** WHAT TO PRODUCE **
Transcribe the entries below exactly, starting with the line that has "Annotated regions visible in this slice (expert" and stopping after the line that has "- T11 vertebra: (x=224, y=271)–(x=278, y=330)"; no pictures belong in the copy.
=== Section Start ===
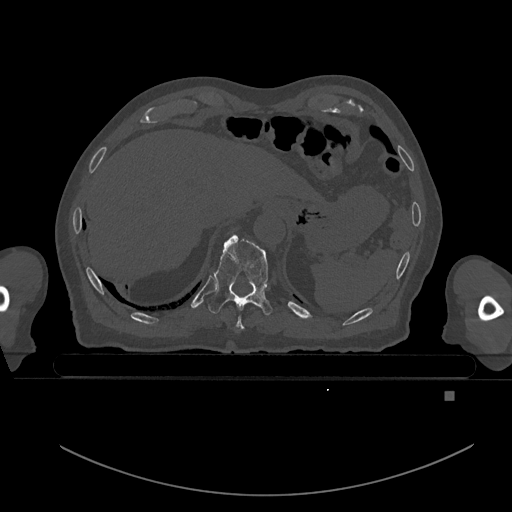
CT including the spine, one axial slice. Slice 94 of 969 in the series (ordered by position). Bone window (W 1800 / L 400 HU). 0.5 mm slice thickness. 512 × 512 image matrix. Male patient, age 82 years. Case-level facts recorded for this patient, not image findings: primary cancer: prostate.
Structures marked on this image (semi-automatically segmented with operator editing):
- T10 vertebra: bounding box (x1, y1, x2, y2) in pixels: (208, 234, 273, 316)
- T9 vertebra: (235, 316, 244, 330)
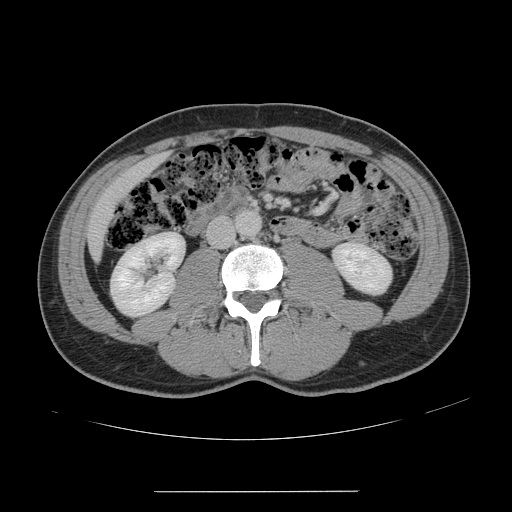
Contrast-enhanced abdominal CT, one axial slice. Position 34 of 178 along the scan axis. Intravenous contrast given. Soft-tissue window (W 400 / L 40 HU). 2.5 mm slice thickness. 512 × 512 image matrix. From the clinical record (not read from this slice): patient: male, age 41 years at operation; diagnosis: colorectal cancer liver metastases, imaged before liver resection; multiple liver metastases: yes; largest metastasis: 2.4 cm; chemotherapy before resection: yes.
Annotated regions visible in this slice (expert manual segmentation):
- liver: bounding box (x1, y1, x2, y2) in pixels: (90, 157, 162, 257)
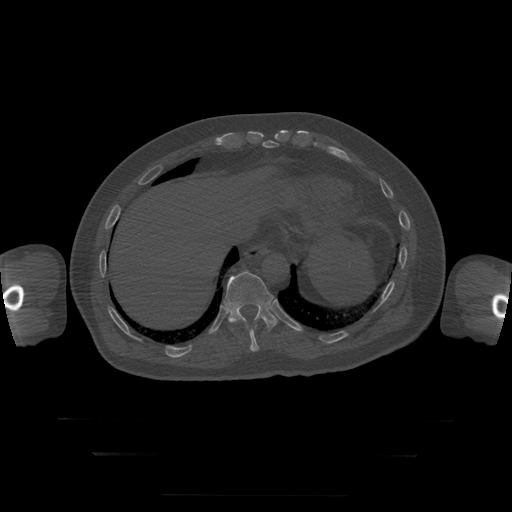
CT including the spine, one axial slice; reconstruction kernel STANDARD; bone window (W 1800 / L 400 HU); 1.25 mm slice thickness; 512 × 512 image matrix, field of view 510 × 510 mm. Patient age 73 years. Case-level facts recorded for this patient, not image findings: primary cancer: prostate.
Outlined on this slice (semi-automatic segmentation, software-assisted and operator-edited):
- T10 vertebra: box from (x=234, y=322) to (x=260, y=352) px
- T11 vertebra: (x=224, y=271)–(x=278, y=330)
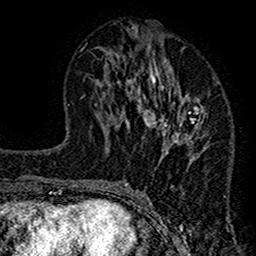
Breast MRI (dynamic contrast-enhanced), one axial slice. Position 61 of 160 along the scan axis. Cropped to one breast. Dynamic contrast-enhanced series, time point 2 of 7 at this slice position (early post-contrast). 1.5 T. TE 2.7 ms, TR 4.8 ms. 1 mm slice thickness. 256 × 256 image matrix, field of view 151 × 151 mm. Female patient.
Structures marked on this image (semi-automatically segmented with operator editing):
- enhancing-tissue mask used for the functional tumour volume (all voxels passing the contrast-enhancement thresholds inside the analysis volume; usually the tumour): box from (x=117, y=28) to (x=207, y=212) px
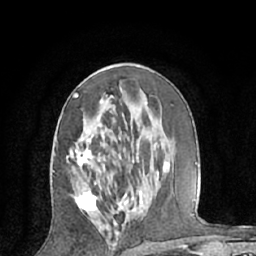
Breast MRI (dynamic contrast-enhanced), one axial slice. Position 34 of 66 along the scan axis. Cropped to one breast. Dynamic contrast-enhanced series, time point 2 of 7 at this slice position (early post-contrast). 1.5 T. TE 3 ms, TR 6.2 ms. 2.4 mm slice thickness. 256 × 256 image matrix, field of view 160 × 160 mm. Female patient.
Annotated regions visible in this slice (semi-automatic segmentation, software-assisted and operator-edited):
- enhancing-tissue mask used for the functional tumour volume (all voxels passing the contrast-enhancement thresholds inside the analysis volume; usually the tumour): box from (x=66, y=93) to (x=104, y=212) px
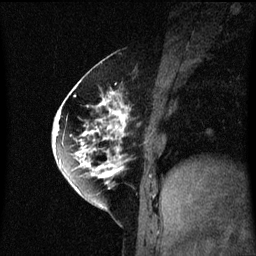
Breast MRI (dynamic contrast-enhanced), one sagittal slice. Slice 23 of 60 in the series (ordered by position). Dynamic contrast-enhanced series, image 2 of 3 at this slice position (ordered by acquisition). 1.5 T. TE 4.2 ms, TR 8.4 ms. 2 mm slice thickness. 256 × 256 image matrix, field of view 200 × 200 mm. Female patient, age 60 years.
Outlined on this slice (semi-automatic segmentation, software-assisted and operator-edited):
- analysis volume of interest (the breast-tissue region the enhancement analysis was run in; not a lesion): bounding box [x1, y1, x2, y2] px = [64, 70, 133, 195]
- tumour enhancement mask (voxels above the 70 % enhancement threshold inside the analysis volume of interest): [64, 70, 131, 191]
=== Section End ===
** RESPONSE **
Annotated regions visible in this slice (expert manual segmentation):
- liver: bounding box (x1, y1, x2, y2) in pixels: (90, 157, 162, 257)
CT including the spine, one axial slice; reconstruction kernel STANDARD; bone window (W 1800 / L 400 HU); 1.25 mm slice thickness; 512 × 512 image matrix, field of view 510 × 510 mm. Patient age 73 years. Case-level facts recorded for this patient, not image findings: primary cancer: prostate.
Outlined on this slice (semi-automatic segmentation, software-assisted and operator-edited):
- T10 vertebra: box from (x=234, y=322) to (x=260, y=352) px
- T11 vertebra: (x=224, y=271)–(x=278, y=330)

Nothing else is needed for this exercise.